* **Given information**:
########
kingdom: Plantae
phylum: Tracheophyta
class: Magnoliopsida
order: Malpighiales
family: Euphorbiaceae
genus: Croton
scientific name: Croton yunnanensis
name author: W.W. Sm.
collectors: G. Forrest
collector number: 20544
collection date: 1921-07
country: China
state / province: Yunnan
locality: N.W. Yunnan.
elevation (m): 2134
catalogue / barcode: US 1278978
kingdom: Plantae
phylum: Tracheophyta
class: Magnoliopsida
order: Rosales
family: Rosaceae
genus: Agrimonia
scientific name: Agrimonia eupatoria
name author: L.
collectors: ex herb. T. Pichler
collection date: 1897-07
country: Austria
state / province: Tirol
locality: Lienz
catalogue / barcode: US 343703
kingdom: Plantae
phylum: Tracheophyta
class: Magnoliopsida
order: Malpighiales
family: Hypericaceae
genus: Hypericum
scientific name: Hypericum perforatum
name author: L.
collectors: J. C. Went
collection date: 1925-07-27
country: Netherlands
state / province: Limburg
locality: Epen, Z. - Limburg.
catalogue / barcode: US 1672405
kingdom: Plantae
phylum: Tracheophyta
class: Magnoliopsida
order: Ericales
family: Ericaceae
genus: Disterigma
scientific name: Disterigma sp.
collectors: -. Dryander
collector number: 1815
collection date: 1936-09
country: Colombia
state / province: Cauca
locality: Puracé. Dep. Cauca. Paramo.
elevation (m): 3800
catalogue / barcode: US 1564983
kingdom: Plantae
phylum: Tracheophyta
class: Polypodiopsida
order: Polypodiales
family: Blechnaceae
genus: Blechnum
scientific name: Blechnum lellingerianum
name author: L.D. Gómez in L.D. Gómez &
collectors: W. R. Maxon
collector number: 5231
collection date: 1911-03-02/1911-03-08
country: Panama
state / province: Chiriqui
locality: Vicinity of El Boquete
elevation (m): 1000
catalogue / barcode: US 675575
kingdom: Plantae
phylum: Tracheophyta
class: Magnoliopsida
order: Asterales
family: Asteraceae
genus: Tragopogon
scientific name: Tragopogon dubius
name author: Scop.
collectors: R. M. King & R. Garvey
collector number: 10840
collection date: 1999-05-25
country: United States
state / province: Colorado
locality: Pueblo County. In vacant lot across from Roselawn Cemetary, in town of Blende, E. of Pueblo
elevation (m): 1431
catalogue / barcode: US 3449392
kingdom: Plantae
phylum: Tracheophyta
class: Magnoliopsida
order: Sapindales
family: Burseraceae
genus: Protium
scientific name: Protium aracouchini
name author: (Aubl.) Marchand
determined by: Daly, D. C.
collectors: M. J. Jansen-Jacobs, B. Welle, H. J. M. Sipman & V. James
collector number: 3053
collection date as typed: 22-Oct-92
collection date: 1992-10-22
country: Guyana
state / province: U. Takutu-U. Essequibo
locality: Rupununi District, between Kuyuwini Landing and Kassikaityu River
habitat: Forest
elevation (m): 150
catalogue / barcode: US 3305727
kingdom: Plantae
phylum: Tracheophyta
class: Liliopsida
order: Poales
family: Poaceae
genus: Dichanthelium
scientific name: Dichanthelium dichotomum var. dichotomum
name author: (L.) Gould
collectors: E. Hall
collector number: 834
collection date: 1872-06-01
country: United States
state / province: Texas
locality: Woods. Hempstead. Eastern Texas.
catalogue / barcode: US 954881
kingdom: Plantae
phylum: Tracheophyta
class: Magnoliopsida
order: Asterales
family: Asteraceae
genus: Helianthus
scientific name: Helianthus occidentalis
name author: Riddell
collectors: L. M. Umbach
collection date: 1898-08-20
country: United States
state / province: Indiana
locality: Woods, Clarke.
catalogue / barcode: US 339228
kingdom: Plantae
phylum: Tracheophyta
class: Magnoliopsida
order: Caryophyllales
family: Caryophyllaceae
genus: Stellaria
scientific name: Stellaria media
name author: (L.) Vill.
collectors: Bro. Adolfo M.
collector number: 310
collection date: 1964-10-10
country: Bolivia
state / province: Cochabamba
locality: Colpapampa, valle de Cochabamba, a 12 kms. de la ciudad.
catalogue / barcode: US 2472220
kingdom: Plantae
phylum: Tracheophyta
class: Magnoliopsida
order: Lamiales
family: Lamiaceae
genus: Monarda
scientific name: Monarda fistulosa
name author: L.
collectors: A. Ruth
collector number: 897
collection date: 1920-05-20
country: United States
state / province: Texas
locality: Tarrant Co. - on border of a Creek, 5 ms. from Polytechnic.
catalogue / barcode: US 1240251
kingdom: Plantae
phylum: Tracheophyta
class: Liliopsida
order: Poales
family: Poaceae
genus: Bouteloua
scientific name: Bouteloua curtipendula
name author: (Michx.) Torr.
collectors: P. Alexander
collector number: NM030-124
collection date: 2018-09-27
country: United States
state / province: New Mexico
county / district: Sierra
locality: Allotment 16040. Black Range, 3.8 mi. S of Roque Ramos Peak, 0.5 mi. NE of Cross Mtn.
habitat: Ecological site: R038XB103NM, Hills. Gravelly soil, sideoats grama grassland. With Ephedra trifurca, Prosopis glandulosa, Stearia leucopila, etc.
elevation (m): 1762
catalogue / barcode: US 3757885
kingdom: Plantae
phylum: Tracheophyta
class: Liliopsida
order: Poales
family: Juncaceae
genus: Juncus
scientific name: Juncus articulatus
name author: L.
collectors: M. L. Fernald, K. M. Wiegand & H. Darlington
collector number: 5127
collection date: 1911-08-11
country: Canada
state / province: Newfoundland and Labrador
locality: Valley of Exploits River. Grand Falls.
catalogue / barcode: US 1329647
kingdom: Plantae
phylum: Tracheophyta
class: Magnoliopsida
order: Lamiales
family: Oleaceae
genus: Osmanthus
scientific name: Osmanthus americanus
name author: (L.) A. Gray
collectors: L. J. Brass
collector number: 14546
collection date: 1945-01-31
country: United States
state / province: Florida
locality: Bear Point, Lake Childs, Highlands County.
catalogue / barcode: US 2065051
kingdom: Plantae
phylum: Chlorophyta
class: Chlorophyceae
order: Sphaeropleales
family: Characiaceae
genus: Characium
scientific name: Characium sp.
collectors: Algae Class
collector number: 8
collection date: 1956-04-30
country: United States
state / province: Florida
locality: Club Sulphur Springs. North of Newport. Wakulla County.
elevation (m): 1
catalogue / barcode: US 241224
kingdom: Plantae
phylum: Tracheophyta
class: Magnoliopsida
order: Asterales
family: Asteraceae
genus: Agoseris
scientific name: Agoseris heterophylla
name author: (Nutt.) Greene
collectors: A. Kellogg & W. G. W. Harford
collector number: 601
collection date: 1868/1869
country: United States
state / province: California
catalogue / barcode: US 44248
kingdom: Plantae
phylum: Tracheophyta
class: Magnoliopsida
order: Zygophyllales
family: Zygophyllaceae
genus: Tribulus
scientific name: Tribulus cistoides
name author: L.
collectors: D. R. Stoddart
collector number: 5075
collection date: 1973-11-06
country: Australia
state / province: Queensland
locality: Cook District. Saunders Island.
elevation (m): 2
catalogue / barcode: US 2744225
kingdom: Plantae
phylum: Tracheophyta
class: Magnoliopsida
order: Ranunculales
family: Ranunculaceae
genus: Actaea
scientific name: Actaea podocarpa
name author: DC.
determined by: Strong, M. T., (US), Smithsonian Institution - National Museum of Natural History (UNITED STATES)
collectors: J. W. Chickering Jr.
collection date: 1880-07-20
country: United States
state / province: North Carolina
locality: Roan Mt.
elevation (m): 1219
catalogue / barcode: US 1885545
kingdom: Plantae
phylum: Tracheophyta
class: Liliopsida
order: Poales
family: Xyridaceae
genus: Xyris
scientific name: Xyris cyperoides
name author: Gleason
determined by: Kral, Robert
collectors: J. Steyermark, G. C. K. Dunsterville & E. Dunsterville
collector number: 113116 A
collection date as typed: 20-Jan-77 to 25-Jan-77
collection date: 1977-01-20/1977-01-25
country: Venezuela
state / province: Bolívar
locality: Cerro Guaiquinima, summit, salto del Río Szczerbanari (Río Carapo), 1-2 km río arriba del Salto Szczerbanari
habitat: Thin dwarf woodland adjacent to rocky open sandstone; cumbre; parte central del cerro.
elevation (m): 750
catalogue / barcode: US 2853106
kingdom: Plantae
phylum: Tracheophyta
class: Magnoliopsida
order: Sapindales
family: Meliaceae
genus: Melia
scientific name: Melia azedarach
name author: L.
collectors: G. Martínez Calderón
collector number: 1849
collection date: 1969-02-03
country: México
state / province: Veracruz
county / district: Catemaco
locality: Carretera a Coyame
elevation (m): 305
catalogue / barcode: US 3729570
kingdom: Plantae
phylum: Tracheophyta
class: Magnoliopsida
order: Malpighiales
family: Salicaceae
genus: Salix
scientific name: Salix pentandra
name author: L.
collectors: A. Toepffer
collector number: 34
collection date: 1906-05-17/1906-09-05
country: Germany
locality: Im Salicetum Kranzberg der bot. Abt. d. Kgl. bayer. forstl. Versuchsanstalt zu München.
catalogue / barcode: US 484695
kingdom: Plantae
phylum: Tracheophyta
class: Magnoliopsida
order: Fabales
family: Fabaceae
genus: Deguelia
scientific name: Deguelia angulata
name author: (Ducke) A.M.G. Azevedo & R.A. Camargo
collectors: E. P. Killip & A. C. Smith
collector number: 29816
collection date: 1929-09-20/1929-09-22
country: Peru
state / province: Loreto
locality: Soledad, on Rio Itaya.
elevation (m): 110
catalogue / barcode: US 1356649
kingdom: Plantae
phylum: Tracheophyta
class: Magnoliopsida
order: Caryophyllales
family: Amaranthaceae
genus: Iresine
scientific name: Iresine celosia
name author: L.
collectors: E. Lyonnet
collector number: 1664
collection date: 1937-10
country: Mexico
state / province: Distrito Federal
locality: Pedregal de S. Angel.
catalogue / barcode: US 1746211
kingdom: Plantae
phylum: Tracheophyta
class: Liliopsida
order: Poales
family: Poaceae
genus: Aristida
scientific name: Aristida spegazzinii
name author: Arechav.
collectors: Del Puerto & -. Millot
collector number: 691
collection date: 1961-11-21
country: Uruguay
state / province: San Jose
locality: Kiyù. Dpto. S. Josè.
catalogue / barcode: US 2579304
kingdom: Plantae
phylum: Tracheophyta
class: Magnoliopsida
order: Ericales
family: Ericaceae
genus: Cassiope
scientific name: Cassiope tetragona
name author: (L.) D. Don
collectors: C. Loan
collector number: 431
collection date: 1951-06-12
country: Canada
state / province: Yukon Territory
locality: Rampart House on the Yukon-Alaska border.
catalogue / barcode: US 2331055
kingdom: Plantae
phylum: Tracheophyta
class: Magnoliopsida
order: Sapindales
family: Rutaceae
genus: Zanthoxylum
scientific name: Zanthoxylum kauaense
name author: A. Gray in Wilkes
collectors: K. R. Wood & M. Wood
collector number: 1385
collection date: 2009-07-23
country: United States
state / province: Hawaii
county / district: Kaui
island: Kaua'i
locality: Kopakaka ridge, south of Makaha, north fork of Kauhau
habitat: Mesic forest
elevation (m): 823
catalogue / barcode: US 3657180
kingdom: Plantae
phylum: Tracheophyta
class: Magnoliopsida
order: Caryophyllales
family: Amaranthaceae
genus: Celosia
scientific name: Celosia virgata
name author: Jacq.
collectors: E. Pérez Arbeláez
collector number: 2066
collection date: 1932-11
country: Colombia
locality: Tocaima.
########
* **Problem details**:
Copy out again the lines from the one containing "catalogue / barcode: US 241224" through the one containing "order: Zygophyllales", with both of those lines included.

* **In response**:
catalogue / barcode: US 241224
kingdom: Plantae
phylum: Tracheophyta
class: Magnoliopsida
order: Asterales
family: Asteraceae
genus: Agoseris
scientific name: Agoseris heterophylla
name author: (Nutt.) Greene
collectors: A. Kellogg & W. G. W. Harford
collector number: 601
collection date: 1868/1869
country: United States
state / province: California
catalogue / barcode: US 44248
kingdom: Plantae
phylum: Tracheophyta
class: Magnoliopsida
order: Zygophyllales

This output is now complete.